## RECORDS TO USE:
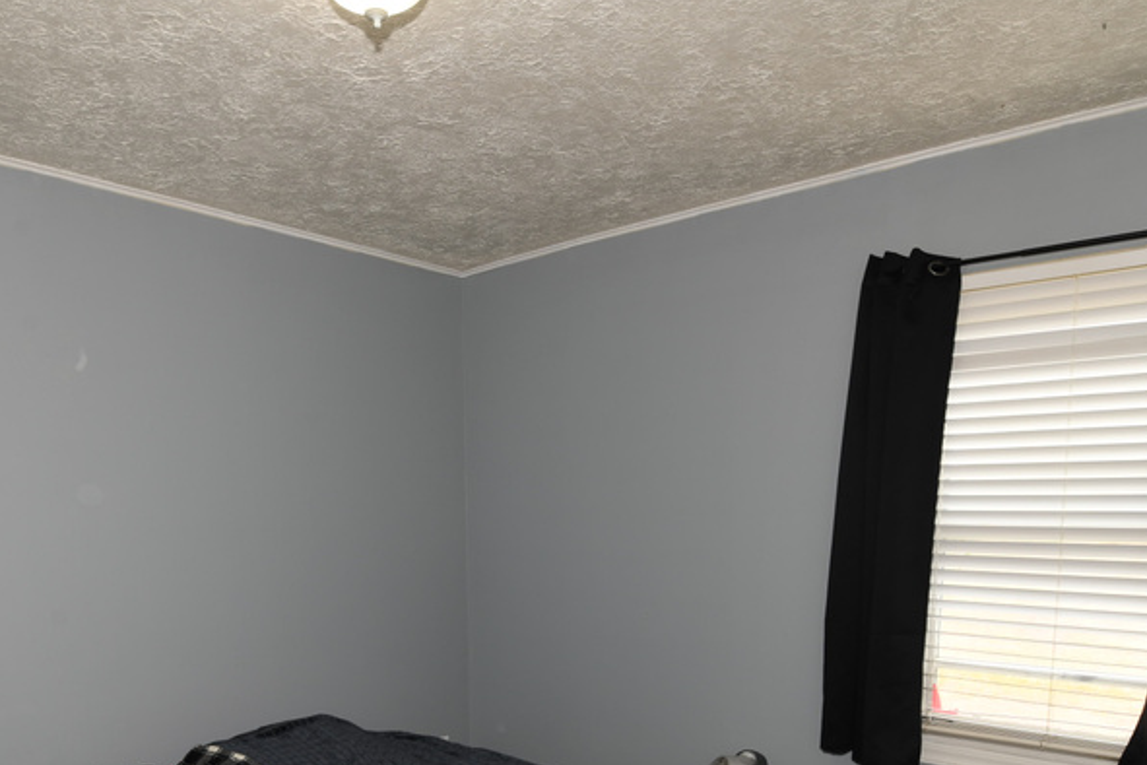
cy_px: 628
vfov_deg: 46.5
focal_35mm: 26
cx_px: 446
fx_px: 828
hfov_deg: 68.5
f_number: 8
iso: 200
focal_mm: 15
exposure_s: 1/20
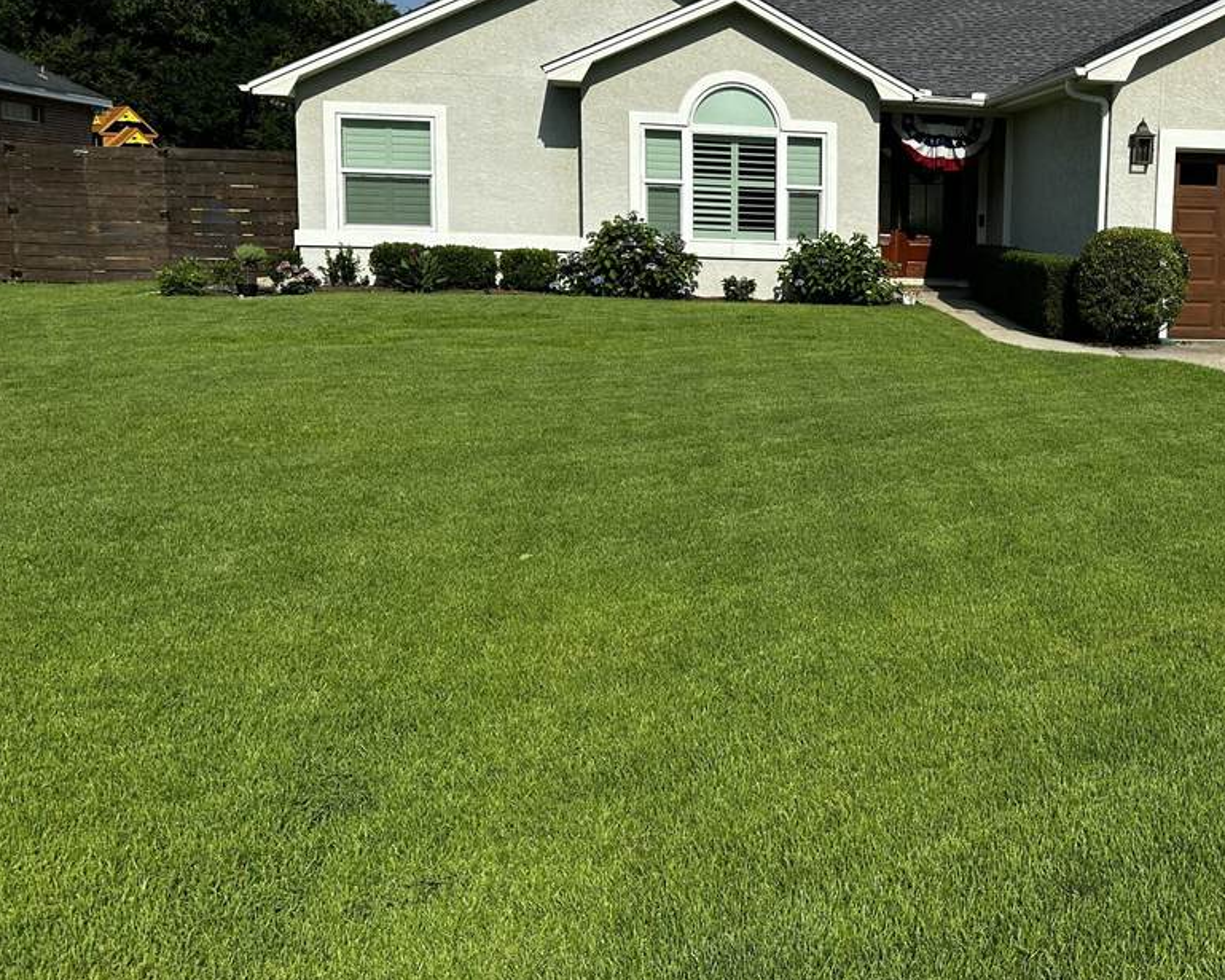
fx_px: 1414
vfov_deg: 38.0
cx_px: 1004
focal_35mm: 39
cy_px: 376
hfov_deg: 44.3
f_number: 1.78
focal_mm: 6.86
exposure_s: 1/6623
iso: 80
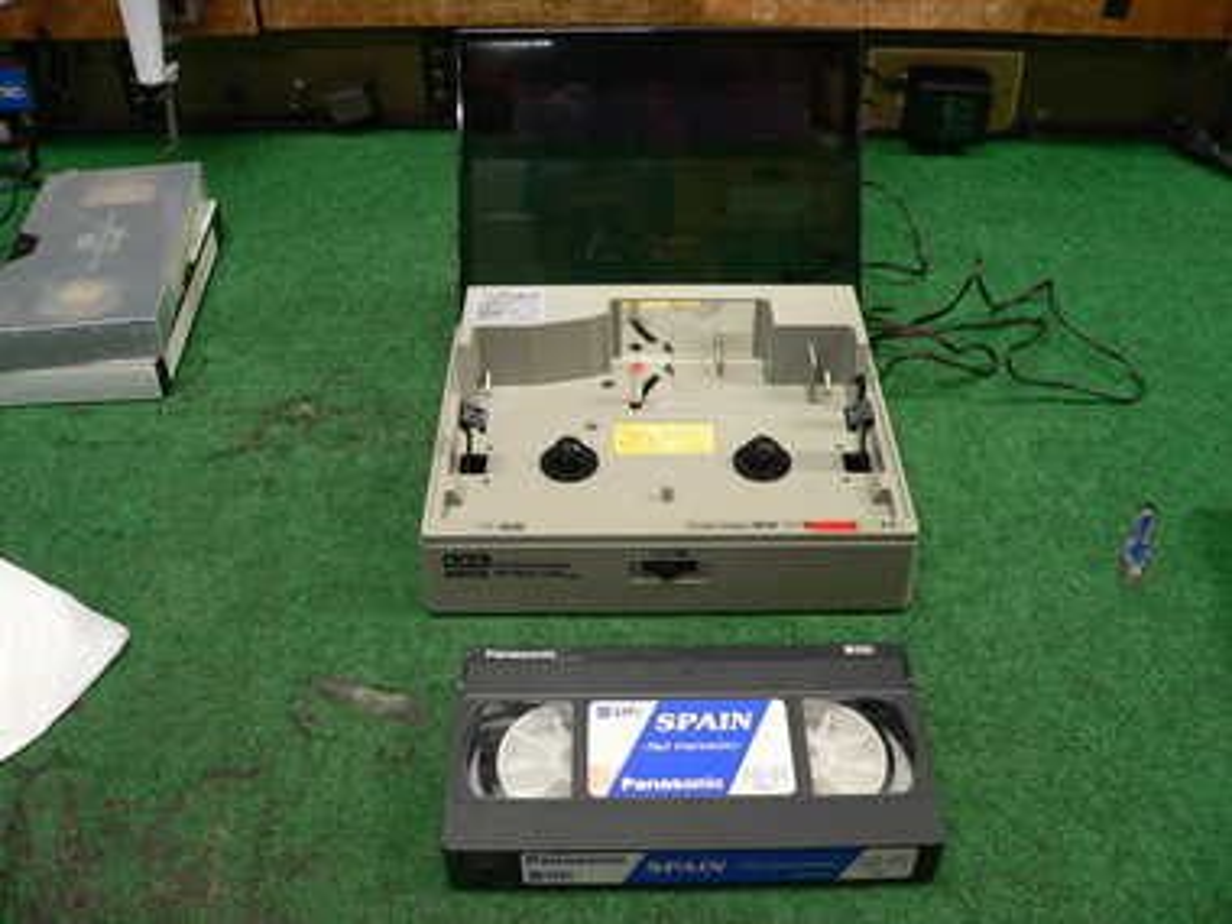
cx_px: 616
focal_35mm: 36
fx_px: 1281
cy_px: 462
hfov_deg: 51.4
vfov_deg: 39.7
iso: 200
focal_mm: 6
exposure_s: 1/25
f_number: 2.8
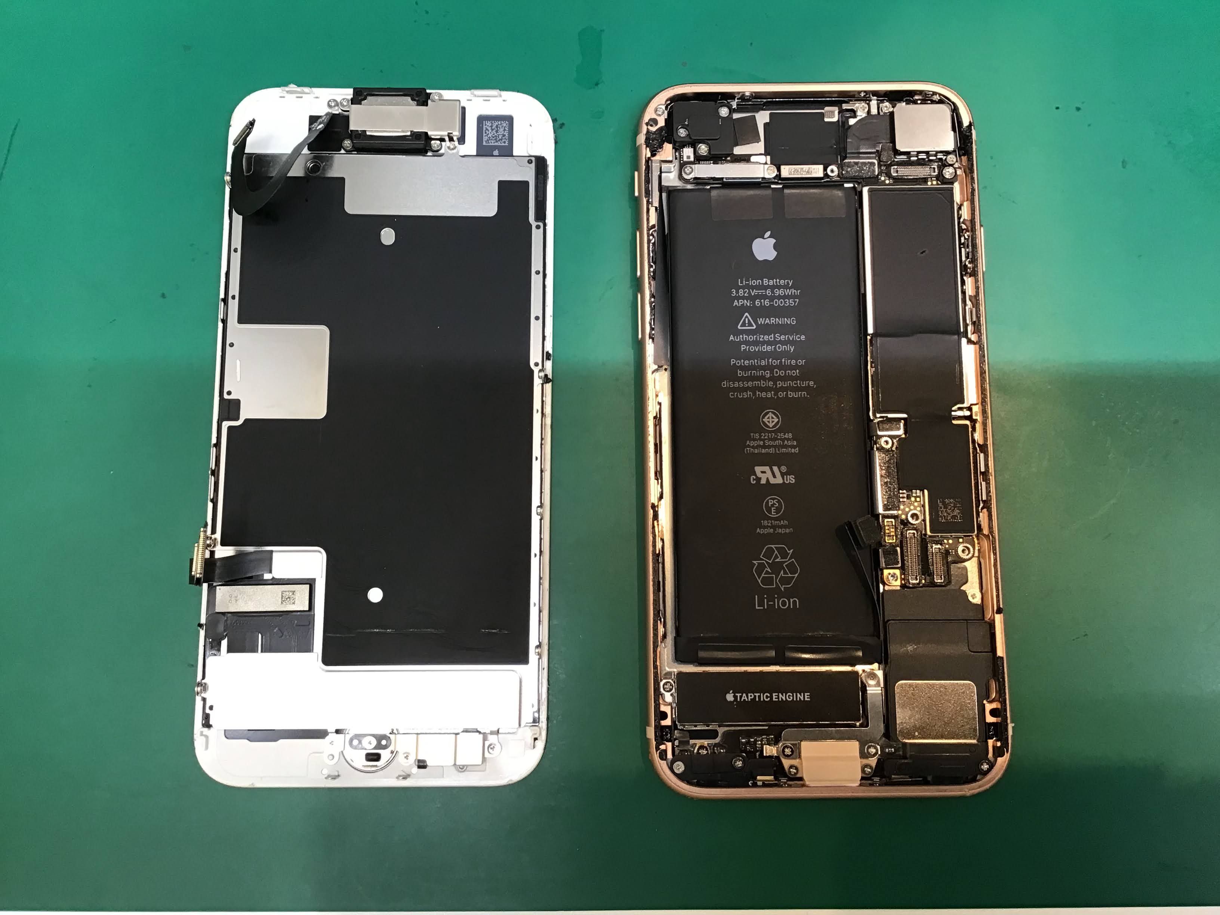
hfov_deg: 58.4
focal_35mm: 31
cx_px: 610
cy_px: 458
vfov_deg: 45.4
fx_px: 1093
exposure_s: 1/33
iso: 100
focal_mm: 3.3
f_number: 2.4
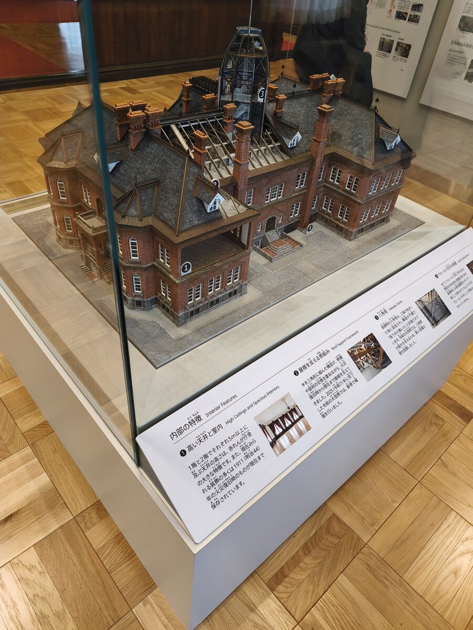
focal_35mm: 23
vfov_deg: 73.9
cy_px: 315
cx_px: 236
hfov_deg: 58.9
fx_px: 419
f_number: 1.65
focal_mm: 6.18
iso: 640
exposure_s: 1/60
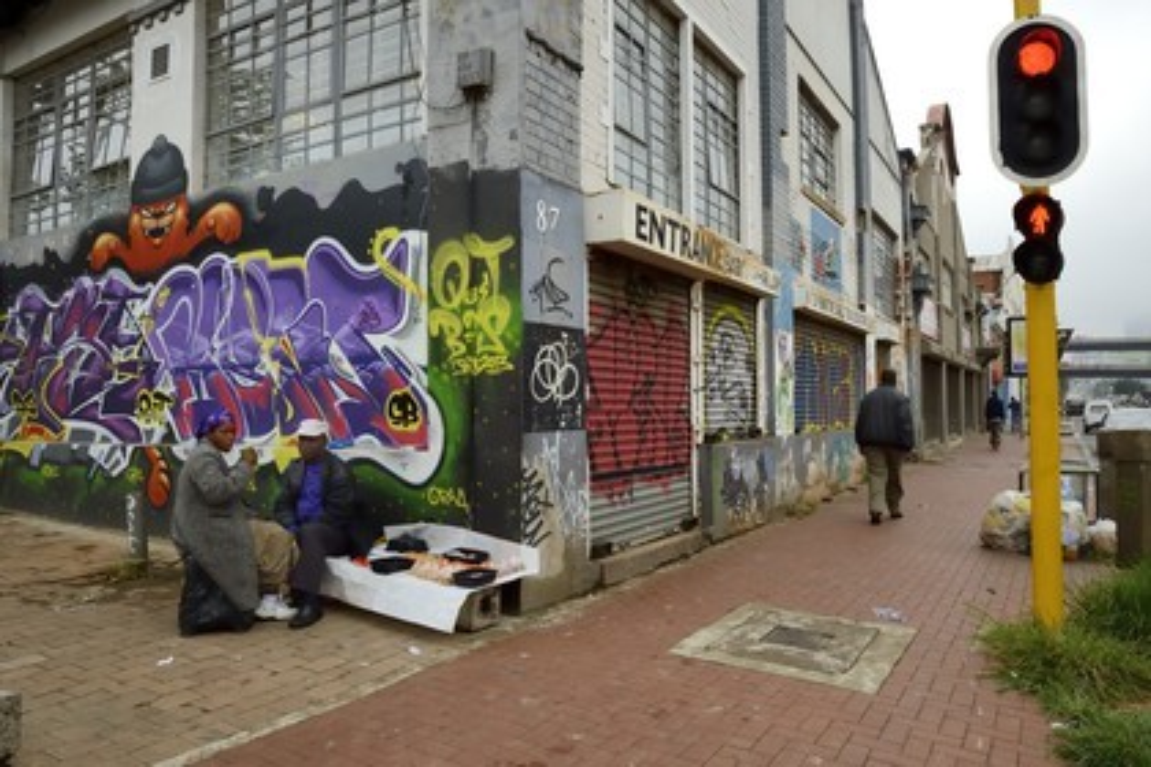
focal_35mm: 24
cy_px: 384
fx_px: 767
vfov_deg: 53.1
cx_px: 576
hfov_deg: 73.7
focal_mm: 24
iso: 800
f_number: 11
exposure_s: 1/400
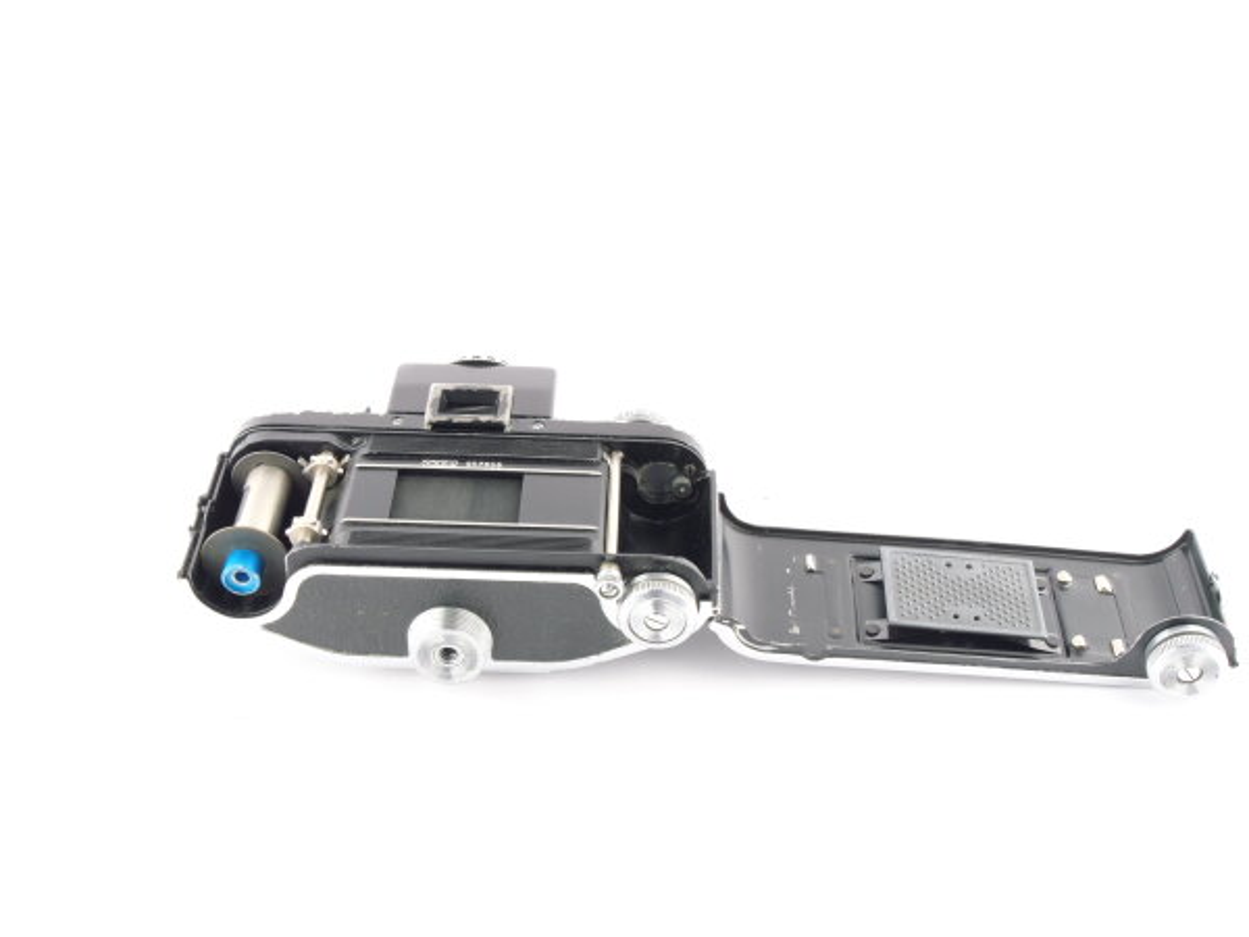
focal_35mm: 52
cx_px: 624
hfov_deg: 36.8
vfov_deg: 28.0
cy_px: 468
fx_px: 1876
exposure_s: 1/200
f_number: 11
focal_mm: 26
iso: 160
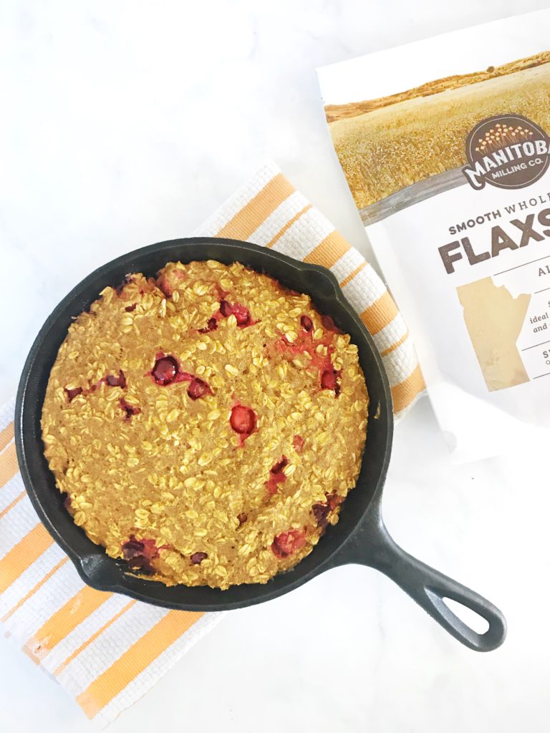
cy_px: 366
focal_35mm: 28
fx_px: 593
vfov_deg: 63.4
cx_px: 275
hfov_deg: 49.7
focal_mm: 3.99
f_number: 1.8
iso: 32
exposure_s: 1/30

## EXERCISE AIM:
If an entry holds a picture, leave that picture out, and transcribe the rest of the listing above exactly.

## REPLY:
cy_px: 628
vfov_deg: 46.5
focal_35mm: 26
cx_px: 446
fx_px: 828
hfov_deg: 68.5
f_number: 8
iso: 200
focal_mm: 15
exposure_s: 1/20
fx_px: 1414
vfov_deg: 38.0
cx_px: 1004
focal_35mm: 39
cy_px: 376
hfov_deg: 44.3
f_number: 1.78
focal_mm: 6.86
exposure_s: 1/6623
iso: 80
cx_px: 616
focal_35mm: 36
fx_px: 1281
cy_px: 462
hfov_deg: 51.4
vfov_deg: 39.7
iso: 200
focal_mm: 6
exposure_s: 1/25
f_number: 2.8
hfov_deg: 58.4
focal_35mm: 31
cx_px: 610
cy_px: 458
vfov_deg: 45.4
fx_px: 1093
exposure_s: 1/33
iso: 100
focal_mm: 3.3
f_number: 2.4
focal_35mm: 23
vfov_deg: 73.9
cy_px: 315
cx_px: 236
hfov_deg: 58.9
fx_px: 419
f_number: 1.65
focal_mm: 6.18
iso: 640
exposure_s: 1/60
focal_35mm: 24
cy_px: 384
fx_px: 767
vfov_deg: 53.1
cx_px: 576
hfov_deg: 73.7
focal_mm: 24
iso: 800
f_number: 11
exposure_s: 1/400
focal_35mm: 52
cx_px: 624
hfov_deg: 36.8
vfov_deg: 28.0
cy_px: 468
fx_px: 1876
exposure_s: 1/200
f_number: 11
focal_mm: 26
iso: 160
cy_px: 366
focal_35mm: 28
fx_px: 593
vfov_deg: 63.4
cx_px: 275
hfov_deg: 49.7
focal_mm: 3.99
f_number: 1.8
iso: 32
exposure_s: 1/30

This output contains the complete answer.